Now let’s normalize these genes by gene length. We can easily do this because the Census has gene lengths included in the gene metadata under feature_length
.
[9]:
liver_adata.X[:5, :5].toarray()
[9]:
array([[0.000e+00, 0.000e+00, 0.000e+00, 0.000e+00, 0.000e+00],
[0.000e+00, 0.000e+00, 5.590e+02, 0.000e+00, 0.000e+00],
[0.000e+00, 0.000e+00, 1.969e+03, 0.000e+00, 8.280e+02],
[0.000e+00, 0.000e+00, 0.000e+00, 0.000e+00, 1.000e+00],
[0.000e+00, 2.250e+03, 0.000e+00, 0.000e+00, 5.400e+01]],
dtype=float32)
[10]:
gene_lengths = liver_adata.var[["feature_length"]].to_numpy()
liver_adata.X = csr_matrix((liver_adata.X.T / gene_lengths).T)
[11]:
liver_adata.X[:5, :5].toarray()
[11]:
array([[0.00000000e+00, 0.00000000e+00, 0.00000000e+00, 0.00000000e+00,
0.00000000e+00],
[0.00000000e+00, 0.00000000e+00, 6.58654413e-02, 0.00000000e+00,
0.00000000e+00],
[0.00000000e+00, 0.00000000e+00, 2.32001885e-01, 0.00000000e+00,
2.74444813e-01],
[0.00000000e+00, 0.00000000e+00, 0.00000000e+00, 0.00000000e+00,
3.31455088e-04],
[0.00000000e+00, 4.71500419e-01, 0.00000000e+00, 0.00000000e+00,
1.78985747e-02]])
All done! You can see that we now have real numbers instead of integers.
Validation through clustering exploration
Let’s perform some basic clustering analysis to see if cell types cluster as expected using the normalized counts.
First we do some basic filtering of cells and genes.
[12]:
sc.pp.filter_cells(liver_adata, min_genes=500)

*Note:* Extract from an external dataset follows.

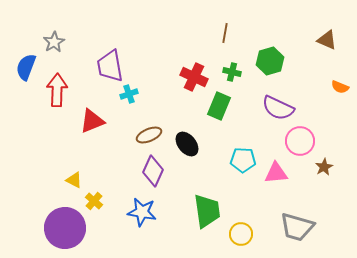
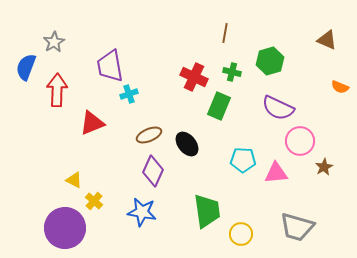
red triangle: moved 2 px down
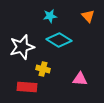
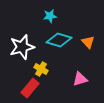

sc.pp.filter_genes(liver_adata, min_cells=5)
Then we normalize to account for sequencing depth and transform data to log scale.
[13]:
sc.pp.normalize_total(liver_adata, target_sum=1e4)
sc.pp.log1p(liver_adata)
Then we subset to highly variable genes.
[14]:
sc.pp.highly_variable_genes(liver_adata, n_top_genes=1000)
liver_adata = liver_adata[:, liver_adata.var.highly_variable].copy()
And finally we scale values across the gene axis.
[15]:
sc.pp.scale(liver_adata, max_value=10)
Now we can proceed to do clustering analysis
[16]:
sc.tl.pca(liver_adata)
sc.pp.neighbors(liver_adata)
sc.tl.umap(liver_adata)
sc.pl.umap(liver_adata, color="cell_type")
/home/ssm-user/cellxgene-census/venv/lib/python3.10/site-packages/tqdm/auto.py:21: TqdmWarning: IProgress not found. Please update jupyter and ipywidgets. See https://ipywidgets.readthedocs.io/en/stable/user_install.html
from .autonotebook import tqdm as notebook_tqdm
/home/ssm-user/cellxgene-census/venv/lib/python3.10/site-packages/scanpy/plotting/_tools/scatterplots.py:392: UserWarning: No data for colormapping provided via 'c'. Parameters 'cmap' will be ignored
cax = scatter(
With a few exceptions we can see that all cells from the same cell type cluster near each other which serves as a sanity check for the gene-length normalization that we applied.